Scala视图应用程序难题 [英] Scala view application puzzler

问题描述

假设我们具有以下两个特征:

Say we have the following two traits:

trait Foo[A] { def howMany(xs: List[A]) = xs.size }
trait Bar

从第二个到第一个的隐式转换:

And an implicit conversion from the second to the first:

implicit def bar2foo[A](bar: Bar) = new Foo[A] {}

我们创建一个Bar和一个整数列表:

We create a Bar and a list of integers:

val bar = new Bar {}
val stuff = List(1, 2, 3)

现在，我希望以下方法能起作用:

Now I'd expect the following to work:

bar howMany stuff

但不是:

scala> bar howMany stuff
<console>:13: error: type mismatch;
 found   : List[Int]
 required: List[A]
              bar howMany stuff
                          ^

因此，我们转到规范，其中包含说(粗体字是我的):

So we go to the spec, which has this to say (emphasis in bold is mine):

视图在三种情况下适用.

Views are applied in three situations.

1. [这里不相关.]

1. [Isn't relevant here.]

在类型为 T 的 e 的选择 em 中，如果选择器 m 不表示 T 的成员.在这种情况下，将搜索视图 v 适用于 e ，其结果包含名为 m 的成员.这 搜索过程与隐式参数相同，其中 隐式作用域是 T 之一.如果找到这样的视图， 选择 e.m 转换为 v(e).m .

In a selection e.m with e of type T, if the selector m does not denote a member of T. In this case, a view v is searched which is applicable to e and whose result contains a member named m.
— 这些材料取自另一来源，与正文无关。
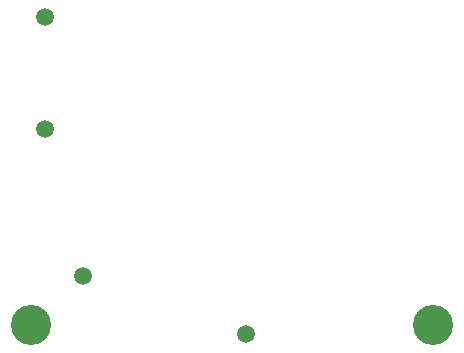
<source format=gbr>
%TF.GenerationSoftware,Altium Limited,Altium Designer,22.10.1 (41)*%
G04 Layer_Color=0*
%FSLAX45Y45*%
%MOMM*%
%TF.SameCoordinates,8EF9DDD9-B046-4884-B7CB-8C41A3A7CB5C*%
%TF.FilePolarity,Positive*%
%TF.FileFunction,NonPlated,1,4,NPTH,Drill*%
%TF.Part,Single*%
G01*
G75*
%TA.AperFunction,ComponentDrill*%
%ADD91C,1.50000*%
%ADD92C,1.50000*%
%TA.AperFunction,OtherDrill,Pad Free-3 (3mm,3mm)*%
%ADD93C,3.40000*%
%TA.AperFunction,OtherDrill,Pad Free-3 (37mm,3mm)*%
%ADD94C,3.40000*%
D91*
X417999Y2902000D02*
D03*
X2117498Y222500D02*
D03*
X417999Y1957000D02*
D03*
D92*
X735000Y712500D02*
D03*
D93*
X299999Y299999D02*
D03*
D94*
X3699998D02*
D03*
%TF.MD5,9bd4f1a6c8c46d9ce5ec4691fb4c0f4d*%
M02*

</source>
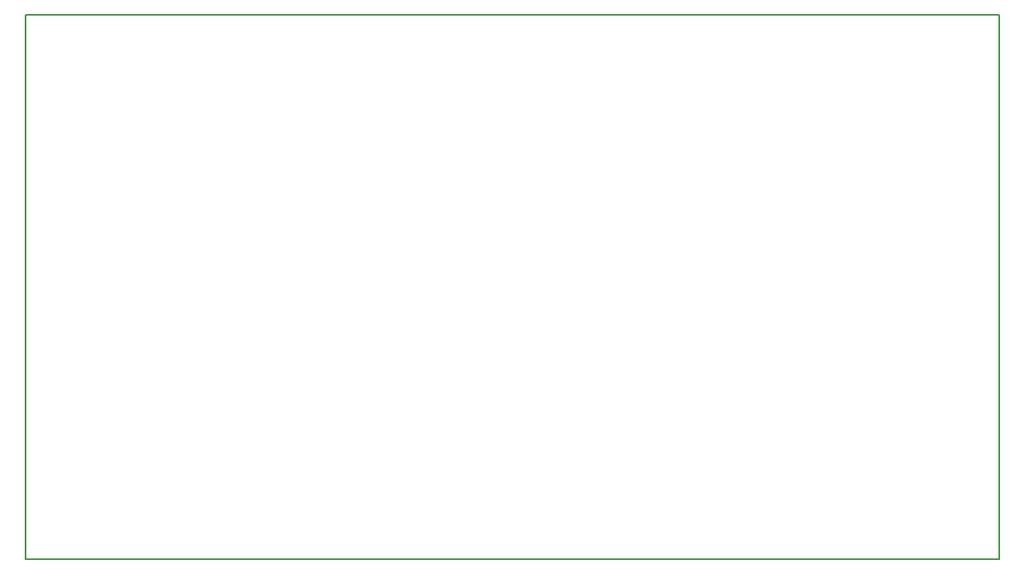
<source format=gbr>
G04 #@! TF.GenerationSoftware,KiCad,Pcbnew,5.1.7-a382d34a8~88~ubuntu18.04.1*
G04 #@! TF.CreationDate,2021-07-04T11:50:14-04:00*
G04 #@! TF.ProjectId,SmallKat v2,536d616c-6c4b-4617-9420-76322e6b6963,rev?*
G04 #@! TF.SameCoordinates,Original*
G04 #@! TF.FileFunction,Profile,NP*
%FSLAX46Y46*%
G04 Gerber Fmt 4.6, Leading zero omitted, Abs format (unit mm)*
G04 Created by KiCad (PCBNEW 5.1.7-a382d34a8~88~ubuntu18.04.1) date 2021-07-04 11:50:14*
%MOMM*%
%LPD*%
G01*
G04 APERTURE LIST*
G04 #@! TA.AperFunction,Profile*
%ADD10C,0.200000*%
G04 #@! TD*
G04 APERTURE END LIST*
D10*
X68150000Y-81800000D02*
X168150000Y-81800000D01*
X68150000Y-137800000D02*
X68150000Y-81800000D01*
X168150000Y-137800000D02*
X168150000Y-81800000D01*
X168150000Y-137800000D02*
X68150000Y-137800000D01*
M02*

</source>
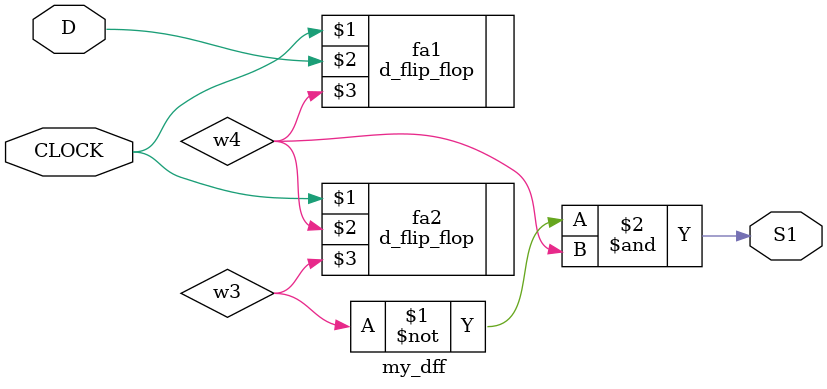
<source format=v>
`timescale 1ns / 1ps


module my_dff(
input CLOCK,                     //D is push button
input D,
output S1);

wire w3,w4;


d_flip_flop fa1( CLOCK, D, w4);
d_flip_flop fa2( CLOCK, w4 ,w3);
and(S1 ,~w3, w4);

endmodule
</source>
The search proceeds as in the case of implicit parameters, where the implicit scope is the one of T. If such a view is found, the selection e.m is converted to v(e).m.

在类型为 T 的 e 的选择 em(args)中，如果选择器 m为，则为 表示 T 的某些成员，但是这些成员均不适用于参数 args .在这种情况下，将搜索视图 v 适用于 e 且其结果包含方法 m 适用于 args .进行搜索的情况与 隐式参数，其中隐式范围是 T 之一.如果 找到这样的视图后，选择 e.m 被转换为 v(e).m(args).

In a selection e.m(args) with e of type T, if the selector m denotes some member(s) of T, but none of these members is applicable to the arguments args. In this case a view v is searched which is applicable to e and whose result contains a method m which is applicable to args. The search proceeds as in the case of implicit parameters, where the implicit scope is the one of T. If such a view is found, the selection e.m is converted to v(e).m(args).

因此，我们尝试以下操作，认为它必须太荒谬而无法工作:

So we try the following, thinking it must be too absurd to work:

trait Foo[A] { def howMany(xs: List[A]) = xs.size }
trait Bar { def howMany = throw new Exception("I don't do anything!") }

implicit def bar2foo[A](bar: Bar) = new Foo[A] {}

val bar = new Bar {}
val stuff = List(1, 2, 3)

但是确实如此(至少在2.9.2和2.10.0-RC2上):

But it does (on both 2.9.2 and 2.10.0-RC2, at least):

scala> bar howMany stuff
res0: Int = 3

这会导致一些非常奇怪的行为，例如，

This leads to some really strange behavior, as for example in this workaround for this problem.

我有三个(密切相关的)问题:

I have three (closely related) questions:

1. 是否存在一种简单的方法(即不涉及使用适当名称添加假方法的方法)，以在上述原始情况下正确应用视图?
2. 有人可以阅读说明此行为的规范吗?
3. 假设这是预期的行为，那有什么意义吗?

我也很感谢与以前有关此问题的讨论的任何链接-我在Google方面运气不佳.

I'd also appreciate any links to previous discussions of this issue—I haven't been having much luck with Google.

推荐答案

供所有人参考，这仅是一个bug.您所知道的是错误消息:

For everyone's reference, this could only be a bug. The way you know that is the error message:

<console>:13: error: type mismatch;
 found   : List[Int]
 required: List[A]

List [A]不是实类型-它是List应用于其自己的type参数.这不是必需的类型，因为它不是可以表达的类型.

List[A] is not a real type - it is List applied to its own type parameter. That is not a type which can be required since it is not a type which can be expressed.

与此相关的票证是 https://issues.scala-lang.org/浏览/SI-6472 .

这篇关于Scala视图应用程序难题的文章就介绍到这了，希望我们推荐的答案对大家有所帮助，也希望大家多多支持IT屋！